Getting Started With French
Written by William E. Linney and Brandon Simpson, Getting Started with French has been a wonderful addition to our daily together work. We have no real experience with the French language, but that didn’t stop us from diving into this delightful program. It’s written specifically for homeschoolers without any prior experience. Actually, its subtitle is Beginning French for Homeschoolers and Self-Taught Students of Any Age. How perfect is that?
The program is composed of a single softcover book and some digital downloads.
Within the book you’ll find:
- 172 lessons
- pronunciation guide
- subject index
- answers to all of the exercises
The digital files are pronunciation recordings and an author’s commentary for each lesson. The pronunciation recordings are done by a Frenchman from Paris, which is cool.
How we’re using Getting Started with French
As soon as I started reading the background and instructions for using the program, I knew I wanted to make it part of our morning time (time each day when we do some of our learning together as a family.) The lessons are written in a way that can be used with all ages- even my kindergartners.
The first few lessons are very short and can be combined. After the initial lessons, they start introducing new words and concepts, like articles and noun gender.
I downloaded the digital files to my Google Drive so I could pull the files up and listen on any of my devices. Because it’s only a single book and some digital files, it’s super portable. We can work on lessons in the car, while waiting in the dentist’s office, or even while I’m grocery shopping!
To be honest, some words are difficult to say. I mean, lets face it, our mouths just aren’t used to being formed to make these kinds of sounds! For example, the “r” in French makes a gargle sound. You should have heard us cracking up as we were all trying to do it!
Thankfully, there are also pronunciation tips throughout the book for the harder words like frère- which means brother.
Pronunciation Tip: The word frère sounds something like the word prayer, but you replace the p sound with an f sound.
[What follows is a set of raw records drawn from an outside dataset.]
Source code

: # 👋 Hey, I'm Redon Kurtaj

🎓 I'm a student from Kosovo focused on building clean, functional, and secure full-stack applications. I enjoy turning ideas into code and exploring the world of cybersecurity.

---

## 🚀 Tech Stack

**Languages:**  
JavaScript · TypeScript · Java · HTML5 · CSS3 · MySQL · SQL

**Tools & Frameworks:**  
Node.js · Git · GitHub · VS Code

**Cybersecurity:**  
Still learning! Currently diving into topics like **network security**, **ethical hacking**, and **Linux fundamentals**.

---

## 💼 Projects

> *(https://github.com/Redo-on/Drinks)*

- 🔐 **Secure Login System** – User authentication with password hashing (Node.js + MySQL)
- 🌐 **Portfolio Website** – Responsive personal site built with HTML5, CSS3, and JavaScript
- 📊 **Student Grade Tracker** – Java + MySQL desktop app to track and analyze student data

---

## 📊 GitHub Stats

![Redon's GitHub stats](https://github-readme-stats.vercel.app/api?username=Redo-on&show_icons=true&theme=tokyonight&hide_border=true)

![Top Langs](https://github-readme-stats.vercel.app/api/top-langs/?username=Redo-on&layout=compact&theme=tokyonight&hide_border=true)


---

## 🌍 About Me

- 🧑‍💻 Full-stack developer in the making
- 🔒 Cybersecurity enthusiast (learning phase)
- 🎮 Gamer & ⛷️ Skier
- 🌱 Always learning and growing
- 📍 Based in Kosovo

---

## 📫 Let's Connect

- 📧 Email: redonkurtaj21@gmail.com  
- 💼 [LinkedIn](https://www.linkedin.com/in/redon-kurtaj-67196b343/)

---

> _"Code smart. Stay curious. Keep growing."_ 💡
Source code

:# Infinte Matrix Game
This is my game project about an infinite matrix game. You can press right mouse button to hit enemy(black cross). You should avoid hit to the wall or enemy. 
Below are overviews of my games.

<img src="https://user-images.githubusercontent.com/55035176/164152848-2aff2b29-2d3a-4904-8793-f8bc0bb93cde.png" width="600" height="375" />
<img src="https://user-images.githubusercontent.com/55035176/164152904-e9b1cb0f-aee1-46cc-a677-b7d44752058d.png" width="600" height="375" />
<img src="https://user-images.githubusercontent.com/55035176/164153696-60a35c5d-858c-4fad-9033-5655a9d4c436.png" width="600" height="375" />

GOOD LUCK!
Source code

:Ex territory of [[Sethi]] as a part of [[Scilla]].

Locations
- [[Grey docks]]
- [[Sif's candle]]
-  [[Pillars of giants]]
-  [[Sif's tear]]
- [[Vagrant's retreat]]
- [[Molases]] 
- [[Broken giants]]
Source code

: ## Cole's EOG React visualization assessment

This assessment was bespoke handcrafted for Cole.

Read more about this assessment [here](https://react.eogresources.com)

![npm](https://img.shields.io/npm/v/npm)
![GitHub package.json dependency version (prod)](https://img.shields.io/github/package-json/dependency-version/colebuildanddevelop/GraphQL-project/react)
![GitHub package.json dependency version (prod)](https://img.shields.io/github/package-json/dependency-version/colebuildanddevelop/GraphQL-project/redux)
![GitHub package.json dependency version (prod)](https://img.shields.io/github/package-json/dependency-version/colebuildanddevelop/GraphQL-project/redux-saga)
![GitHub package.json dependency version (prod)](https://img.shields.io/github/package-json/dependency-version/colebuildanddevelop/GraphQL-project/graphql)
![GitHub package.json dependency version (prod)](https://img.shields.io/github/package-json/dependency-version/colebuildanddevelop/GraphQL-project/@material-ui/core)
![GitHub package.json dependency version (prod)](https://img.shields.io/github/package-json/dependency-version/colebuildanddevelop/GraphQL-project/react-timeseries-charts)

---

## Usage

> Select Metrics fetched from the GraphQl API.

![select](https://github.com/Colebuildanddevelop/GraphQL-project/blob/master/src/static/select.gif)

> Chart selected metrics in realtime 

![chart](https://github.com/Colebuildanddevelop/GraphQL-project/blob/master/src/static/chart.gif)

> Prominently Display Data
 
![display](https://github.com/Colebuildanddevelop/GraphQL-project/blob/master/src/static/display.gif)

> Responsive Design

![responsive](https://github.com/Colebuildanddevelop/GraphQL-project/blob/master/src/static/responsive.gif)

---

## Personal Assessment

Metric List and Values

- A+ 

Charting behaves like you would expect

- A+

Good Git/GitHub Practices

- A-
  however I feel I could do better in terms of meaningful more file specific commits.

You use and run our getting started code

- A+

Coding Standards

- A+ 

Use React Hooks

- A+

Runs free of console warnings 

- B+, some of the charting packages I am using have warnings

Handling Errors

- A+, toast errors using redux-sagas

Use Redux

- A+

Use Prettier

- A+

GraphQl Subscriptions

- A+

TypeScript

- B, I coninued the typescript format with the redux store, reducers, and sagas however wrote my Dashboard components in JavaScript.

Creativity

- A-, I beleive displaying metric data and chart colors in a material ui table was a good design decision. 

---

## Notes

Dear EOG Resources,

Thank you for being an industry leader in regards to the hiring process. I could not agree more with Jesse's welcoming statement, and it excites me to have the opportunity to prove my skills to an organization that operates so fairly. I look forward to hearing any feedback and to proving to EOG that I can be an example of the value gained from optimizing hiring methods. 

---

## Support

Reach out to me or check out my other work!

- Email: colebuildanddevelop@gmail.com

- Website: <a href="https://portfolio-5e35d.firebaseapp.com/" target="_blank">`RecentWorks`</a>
With most of the lessons come exercises to work out. Either French to translate into English or vice verse. The younger children did these orally, while the bigs and I wrote our answers down. It’s a whole other kind of thinking when you have to actually write in French! Those lessons with exercises also have the page number on which you’ll find the answers in the back of the book- this is super helpful.
Every single one of us have enjoyed using Getting Started with French. I love the way it’s written and it’s effective simplicity. I totally recommend it to any homeschooling family, or even non-homeschoolers who are looking for a relaxed way to learn some French.